Wednesday, March 14, 2007

Poverty Matters

Sometimes, it is just too much to bear. For years, (you heard it right, folks, years), I've been asking how people are getting by when they make so little. I ask this question because I have been fairly fortunate to have my own home, to make a decent salary, and to find myself able to  make a decent life for myself.

However, I know that there are people out there who are not making enough. This recent story from msn money explains one woman's life of living just above the poverty line, making 6.50 per hour, living in Montana.

The unfortunate thing is that I know there are many people in this situation. Through a network that I belong to, I found out about a local man who was in his fifties and had a problem where he and his wife now no longer have a car so that at least one of them could work.

This is the ultimate issue; people are not necessarily living when they make wages this low--they are surviving. And these are not lazy people either. They simply have had bad luck or need more skills to move up.

I talked to my mom about this and she reminded me of times when I was little when the money situation was tight; and I always knew as a kid subconsciously when money was ok or if it was tight. For me and my mom, education was the key. My mom became a nurse, and I got a bachelors degree with a double major and concentrated in several key subject areas.

Education was the key because it allowed us to discuss topics and have credentials to get interviews and jobs where we could actually afford things we needed to live. And the jobs it got us raised our standard of living and brought us both into contact with other wealthier, more educated people increasing our social network for other jobs, money-saving opportunities, and advice.

So while I agree with some of the core principals that this person states: you shouldn't define yourself based on income and that there is "no shame in being poor", I truly feel that being poor is ok if you are happy. But most people are like this woman who "envys her friends kitchenware". And I don't think we're talking expensive stuff from Crate and Barrel or Williams Sanoma here.
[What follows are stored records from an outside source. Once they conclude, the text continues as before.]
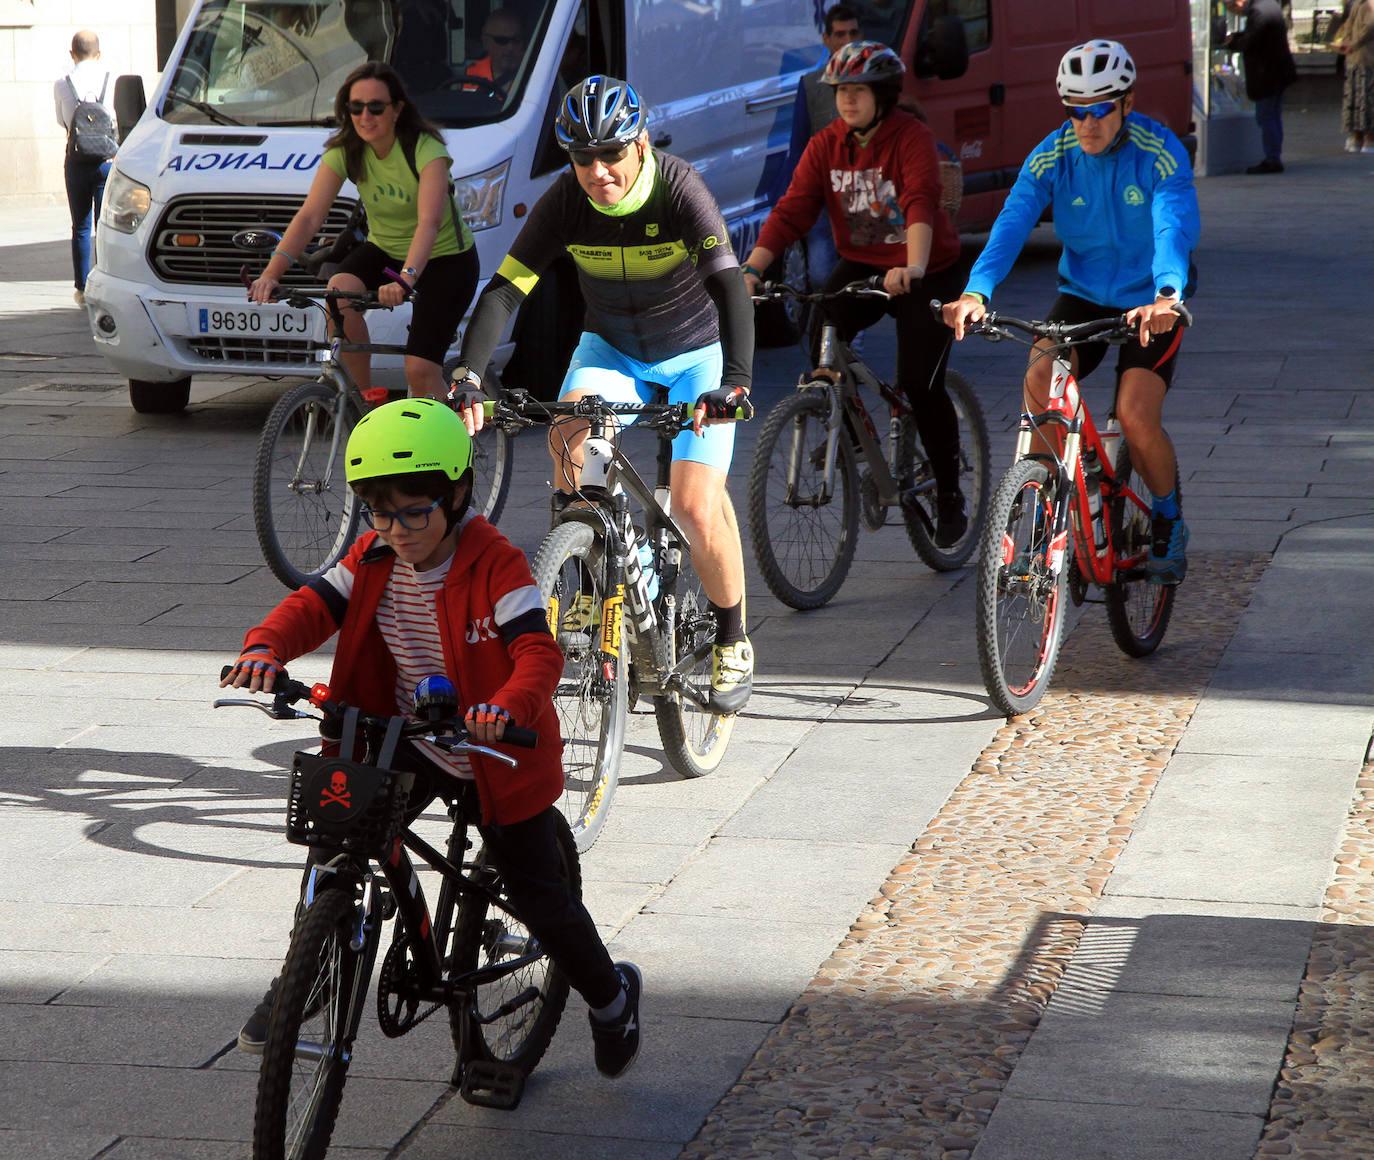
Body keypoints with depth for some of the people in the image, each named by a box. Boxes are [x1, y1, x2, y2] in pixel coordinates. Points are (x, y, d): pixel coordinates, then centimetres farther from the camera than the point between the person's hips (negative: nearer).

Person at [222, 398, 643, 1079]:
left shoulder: (495, 565, -22)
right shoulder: (373, 560, -6)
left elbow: (538, 652, -32)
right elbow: (315, 604, -13)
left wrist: (506, 706, -54)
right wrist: (266, 647, -36)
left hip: (493, 754, -4)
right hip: (406, 745, 4)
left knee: (538, 894, 4)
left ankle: (611, 994, 31)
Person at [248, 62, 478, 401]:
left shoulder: (425, 149, -25)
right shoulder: (344, 152, -12)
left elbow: (429, 223, -39)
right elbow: (309, 216, -22)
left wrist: (406, 279, -57)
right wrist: (271, 273, -38)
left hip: (446, 258, -4)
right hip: (384, 249, 4)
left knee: (420, 369, -16)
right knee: (339, 294, -29)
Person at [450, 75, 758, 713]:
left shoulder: (681, 190, -27)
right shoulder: (565, 201, -18)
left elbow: (730, 288, -37)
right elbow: (504, 289, -23)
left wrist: (735, 382, -52)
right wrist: (468, 375, -39)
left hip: (695, 353, -3)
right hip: (610, 347, 3)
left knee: (696, 505, -16)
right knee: (568, 439, -28)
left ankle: (732, 641, 6)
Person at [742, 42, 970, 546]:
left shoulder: (912, 138, -18)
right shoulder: (826, 145, -3)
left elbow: (920, 205, -34)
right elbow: (792, 210, -12)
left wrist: (914, 268, -51)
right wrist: (752, 269, -26)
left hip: (925, 274, -4)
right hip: (861, 266, 5)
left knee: (920, 385, -11)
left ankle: (949, 496, 10)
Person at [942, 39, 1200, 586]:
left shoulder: (1161, 153, -18)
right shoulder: (1052, 156, -9)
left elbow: (1176, 227, -33)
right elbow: (1012, 222, -23)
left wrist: (1167, 296, -54)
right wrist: (976, 291, -42)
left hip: (1149, 302, -3)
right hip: (1082, 295, 3)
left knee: (1136, 417, -22)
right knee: (1039, 380, -25)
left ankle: (1169, 520, 9)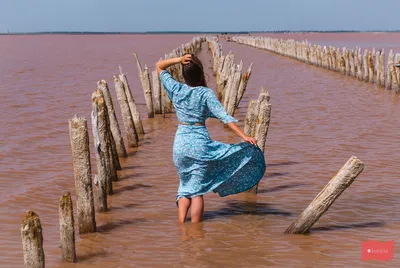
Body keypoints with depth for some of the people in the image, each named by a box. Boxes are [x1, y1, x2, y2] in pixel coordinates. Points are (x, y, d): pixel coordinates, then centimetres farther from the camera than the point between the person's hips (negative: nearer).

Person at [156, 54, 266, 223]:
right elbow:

If you really don't have enough money to go out to eat once every few months, or buy a new shirt or pair of jeans when you could really use one, or to buy yourself pots and pans while everyone you know is able to do those things, I don't think that it is a situation where you can really say you are happy. (I'm not talking about foregoing these things because you are saving for something like the recent trend of 'buy nothing' months; that's a different ball of wax.)

And I don't think it's greed either. There are tons of people that have less than even the most poverty stricken people in the united states, but we have a culture and society that surrounds us with rich people. And for anyone to be working very, very hard in this country and end up barely able to survive, it is a sad situation.

The far more likely situation, based on my personal experience, is that people make choices to stay in poverty. They won't work hard to get educated. They won't take a second  job. They won't ask for help with babysitting, transportation, etc. They enjoy being victims of their circumstances, a bad divorce, a bad breakup, a broken home, or a medical situation. And worst of all, many people live and wallow in the regret, shame, and blame of their past choices.

The only way to make progress is to move forward; learn from mistakes and make better choices in the future. Just doing this myself over the past year has been a huge positive step. This change in attitude helped retire 2 credit card debts and 1 student loan so far in just about 1 year. With another debt payoff on the horizon, things are looking good.